LSA-R.S. 23:1601(1), as amended by Act 131 of 1981, provides that an individual shall be disqualified for benefits:

"(1) If the administrator finds that he has left his employment period from a base period or subsequent employer without good cause connected with his employment. ..."

It is good cause connected with employment for an employee to quit his job when the work becomes unsuitable within the meaning of R.S. 23:1601(3)(a) due to unanticipated working conditions. Boudreaux v. Louisiana Board of Review, Department of Employment Security, 374 So. 2d 1182 (La.1979). It was held in that case that, an employee who, after the initial employment close to home, was transferred to a job-site 48 miles round-trip, suffered a change in transportation costs and therefore in employment suitability, and the change was sufficiently serious— transportation was either unavailable or available only at prohibitive costs—that he had a good cause connected with the employment for resigning from the work. Similarly, when an employee began a job not knowing that public transportation would not be available to her when her work shift ended, with the result that she had to pay 40 percent of her wages in taxi fares, it was held the termination was for good cause connected with her employment. Bateman v. Howard Johnson Company, 292 So. 2d 228 (La.1974).
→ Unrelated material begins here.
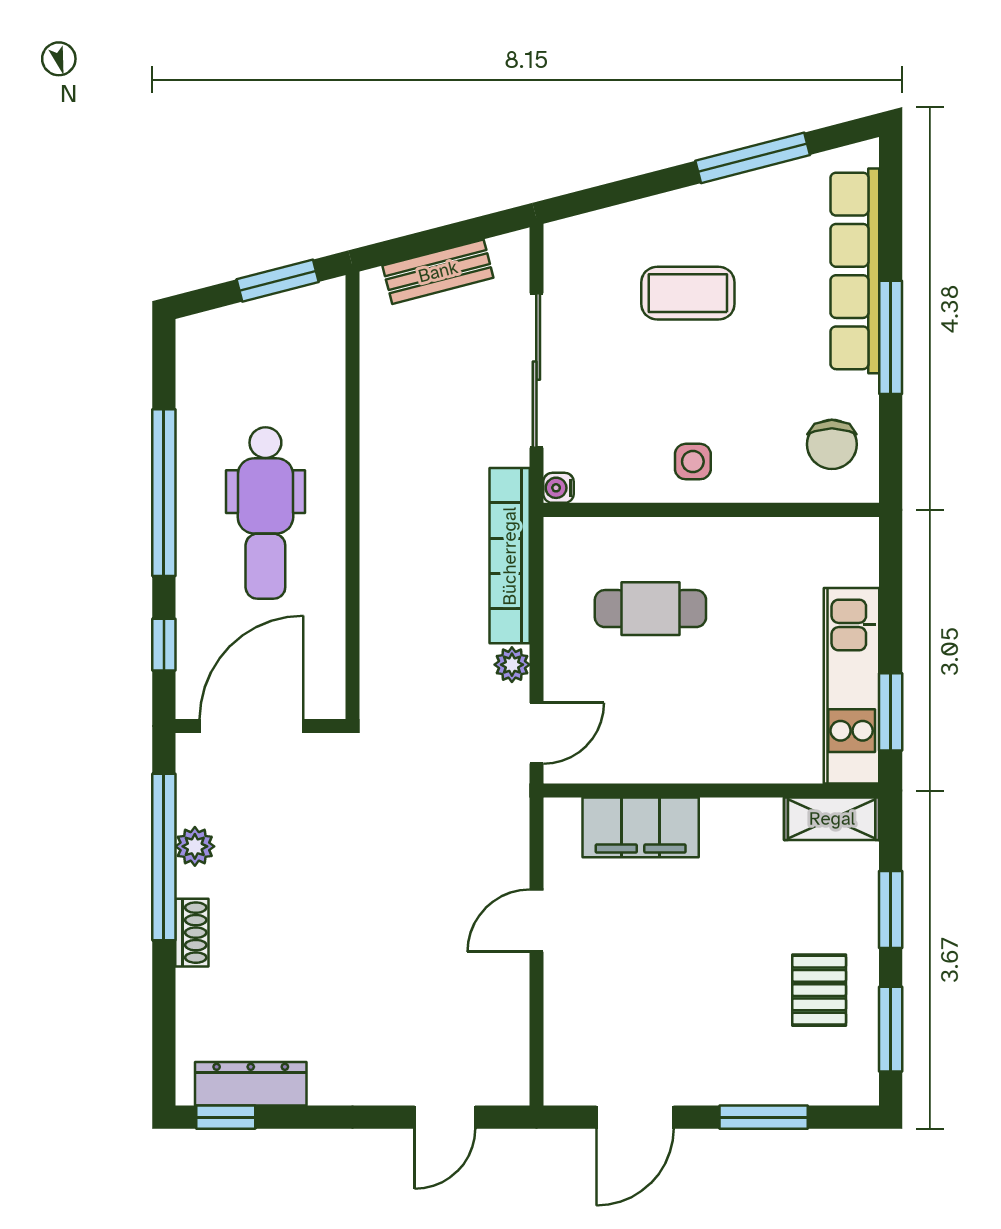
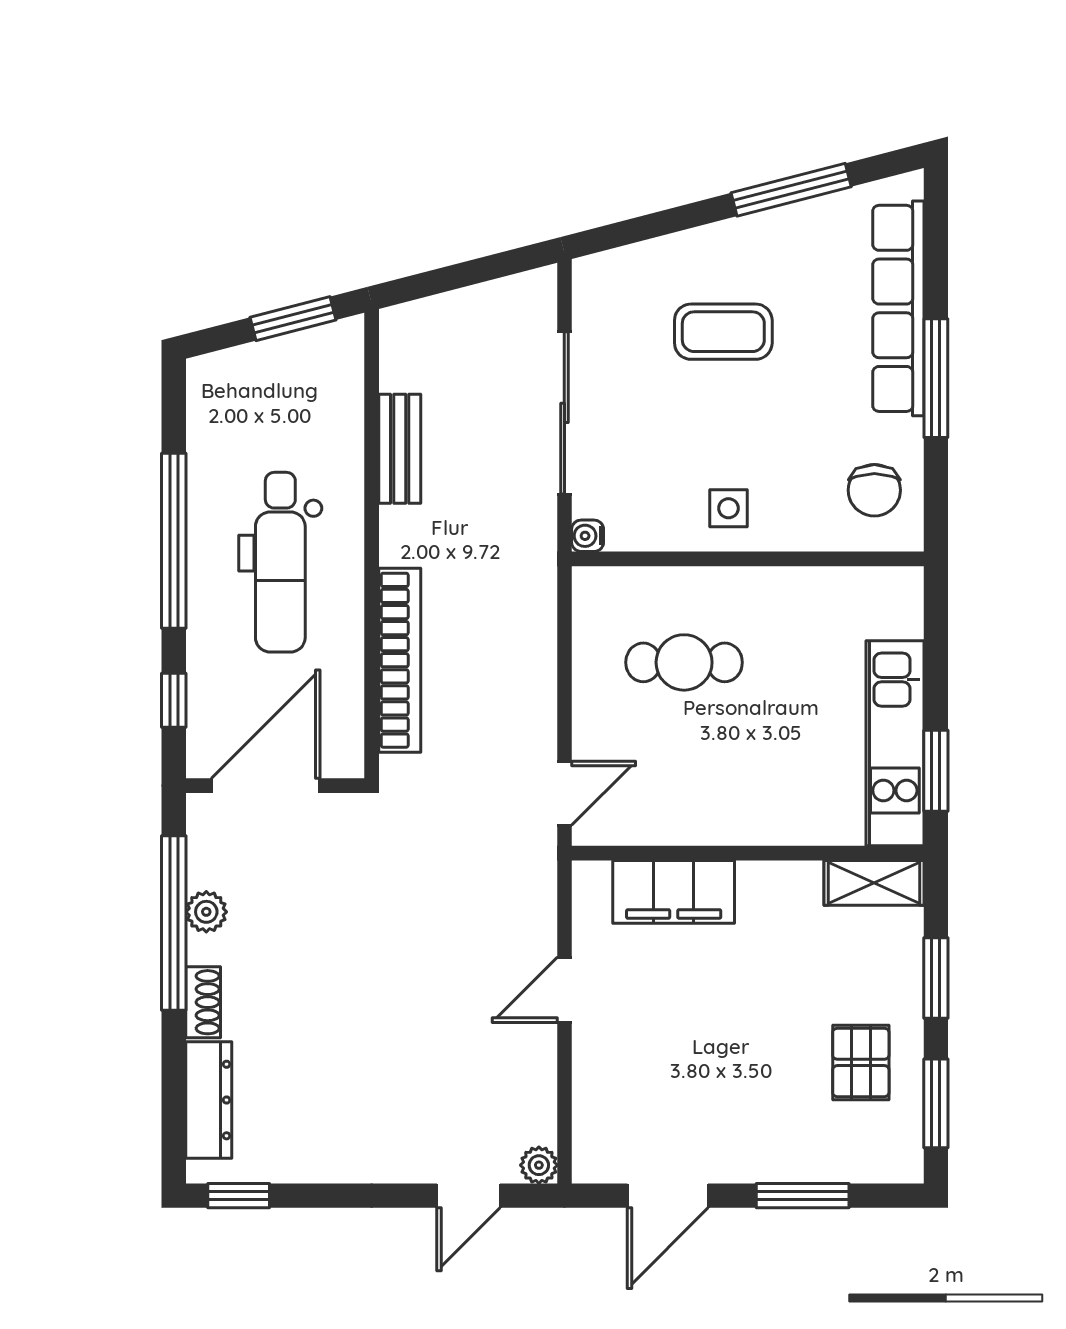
bench: (438, 272) -> (400, 449), moved, turned -75
bookcase: (510, 556) -> (400, 660), moved, turned 180
plant: (512, 665) -> (539, 1165), moved
dresser: (251, 1084) -> (209, 1100), moved, turned 90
Good cause connected with employment is not shown, however, when the reason for leaving a job is because it required a 92 mile round trip daily, when the employee was aware of that condition when he accepted employment, and it was, therefore, not an unanticipated working condition. Hurst v. State Division of Administration, 394 So. 2d 1279 (La.App. 1st Cir. 1981). Similarly, in Pegues v. Office of Employment Security of the State of Louisiana, 430 So. 2d 375 (La.App. 3rd Cir.1983), it was held that a transportation problem created by an employee's decision to marry and move to another part of the state, did not permit good cause connected with the employment for her to resign.

In the instant case, the claimant in his testimony before the claims referee, gave two reasons for quitting:

"Well, like I said the reason I resigned because I was going to make more money, it was closer to home. I was driving about 40 miles to go to work there and I wasn't making that much. I was making about 30 hours a week. And the money I was making was for me to put gas. I had bills to pay and I had the opportunity *716 to make more money to that job so I went to that job. And I was making more money an hour plus more hours a week."
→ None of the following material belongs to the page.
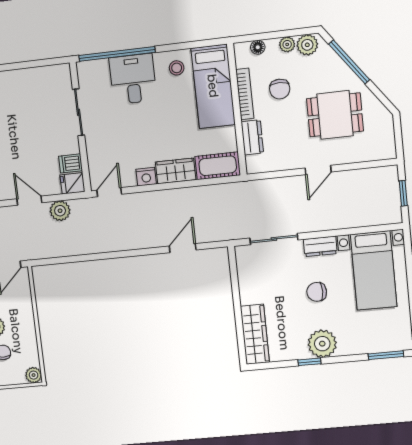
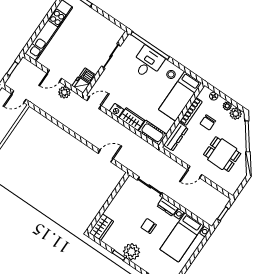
dresser: (252, 137) -> (176, 137), width x1.44
door: (29, 201) -> (54, 76), swing flipped
wardrobe: (255, 334) -> (101, 227), width x0.67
The first reason, dissatisfaction with his compensation, was not good cause entitling claimant to unemployment benefits. Gunter v. Louisiana Department of Labor, supra. The second reason, the transportation problem, falls into the category of cases where the employee was aware of the travel requirements when he accepted employment; the travel expense was not an unanticipated working condition, and quitting for that reason was not a good cause connected with his employment.

We find that the claimant's own testimony is sufficient evidence to support the findings of fact made by the claims referee. The district court and the court of appeal (both courts are appeal courts in this instance) are held to the same standard of review of the decisions of the Office of Employment Security, concerning whether or not an employee qualifies for unemployment benefits. We find that it was manifest error for the district court to conclude, as a matter of law, that plaintiff was entitled to benefits. For these reasons, the judgment of the trial court is reversed and the decision of the Louisiana Board of Review, finding that the claimant voluntarily terminated his job without good cause connected with his employment, is reinstated and affirmed.

DISTRICT COURT JUDGMENT REVERSED; JUDGMENT OF THE LOUISIANA BOARD OF REVIEW REINSTATED; CLAIM DISMISSED.